Question

Obtain all other zeroes of $3x^4+6x^3-2x^2-10x-5$, if two of its zeroes are $\sqrt{\frac{5}{3}}$ and $-\sqrt{\frac{5}{3}}$

Answer 1

The given polynomial $3x^4+6x^3-2x^2-10x-5$ is of degree $4$.

We know that number of roots is equal to the degree of the polynomial.

Thus, there are $4$ roots for the polynomial $3x^4+6x^3-2x^2-10x-5$.

Given zeroes are $\sqrt{\frac{5}{3}}$ and $-\sqrt{\frac{5}{3}}$

$$\begin{gathered} \left(x-\sqrt{\frac{5}{3}}\right)\left(x-\left(-\sqrt{\frac{5}{3}}\right)\right)=0 \\ \left(x-\sqrt{\frac{5}{3}}\right)\left(x+\sqrt{\frac{5}{3}}\right)=0 \\ \left(x^2-\frac{5}{3}\right)=0 \\ \left(3x^2-5\right)=0 \end{gathered}$$.
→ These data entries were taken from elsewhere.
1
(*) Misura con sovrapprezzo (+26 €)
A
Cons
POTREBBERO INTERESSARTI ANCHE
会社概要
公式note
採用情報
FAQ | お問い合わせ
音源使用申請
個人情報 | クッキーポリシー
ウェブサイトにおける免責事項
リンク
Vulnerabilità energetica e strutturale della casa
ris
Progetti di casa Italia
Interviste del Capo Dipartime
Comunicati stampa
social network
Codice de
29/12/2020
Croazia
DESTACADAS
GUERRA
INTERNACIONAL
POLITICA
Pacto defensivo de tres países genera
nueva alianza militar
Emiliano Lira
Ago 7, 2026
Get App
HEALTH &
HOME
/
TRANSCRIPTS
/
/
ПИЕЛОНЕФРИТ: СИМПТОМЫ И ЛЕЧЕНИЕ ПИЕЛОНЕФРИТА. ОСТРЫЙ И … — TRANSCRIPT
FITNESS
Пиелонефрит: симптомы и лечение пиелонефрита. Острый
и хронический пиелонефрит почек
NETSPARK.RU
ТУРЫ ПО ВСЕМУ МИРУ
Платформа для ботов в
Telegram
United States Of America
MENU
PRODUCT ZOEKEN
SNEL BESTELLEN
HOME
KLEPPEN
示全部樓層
Since $\sqrt{\frac{5}{3}}$ and $-\sqrt{\frac{5}{3}}$ are zeroes of polynomial $3x^4+6x^3-2x^2-10x-5$, then $\left(3x^2-5\right)$ must divide the polynomial $3x^4+6x^3-2x^2-10x-5$

$$\begin{gathered} 3x^4+6x^3-2x^2-10x-5=\left(3x^2-5\right)\left(x^2+2x+1\right) \\ 3x^4+6x^3-2x^2-10x-5=\left(3x^2-5\right)\left(x^2+x+x+1\right) \\ 3x^4+6x^3-2x^2-10x-5=\left(3x^2-5\right)\left(x+1\right)\left(x+1\right) \end{gathered}$$

$$\begin{gathered} 3x^4+6x^3-2x^2-10x-5=0 \\ \left(3x^2-5\right)\left(x+1\right)\left(x+1\right)=0 \\ \left(x-\sqrt{\frac{5}{3}}\right)\left(x+\sqrt{\frac{5}{3}}\right)\left(x+1\right)\left(x+1\right)=0 \\ x=-\sqrt{\frac{5}{3}},\sqrt{\frac{5}{3}},-1,-1 \end{gathered}$$

Hence, the other two zeroes of polynomial are $-1,-1$.